> Dataset entries
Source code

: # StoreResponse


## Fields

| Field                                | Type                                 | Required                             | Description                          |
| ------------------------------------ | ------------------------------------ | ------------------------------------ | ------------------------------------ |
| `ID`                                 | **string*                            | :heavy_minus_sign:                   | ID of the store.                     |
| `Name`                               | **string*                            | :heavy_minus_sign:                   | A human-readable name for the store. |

> How to complete this task
Retype the records above in full, exactly as they appear.

> Task answer
Source code

: # StoreResponse


## Fields

| Field                                | Type                                 | Required                             | Description                          |
| ------------------------------------ | ------------------------------------ | ------------------------------------ | ------------------------------------ |
| `ID`                                 | **string*                            | :heavy_minus_sign:                   | ID of the store.                     |
| `Name`                               | **string*                            | :heavy_minus_sign:                   | A human-readable name for the store. |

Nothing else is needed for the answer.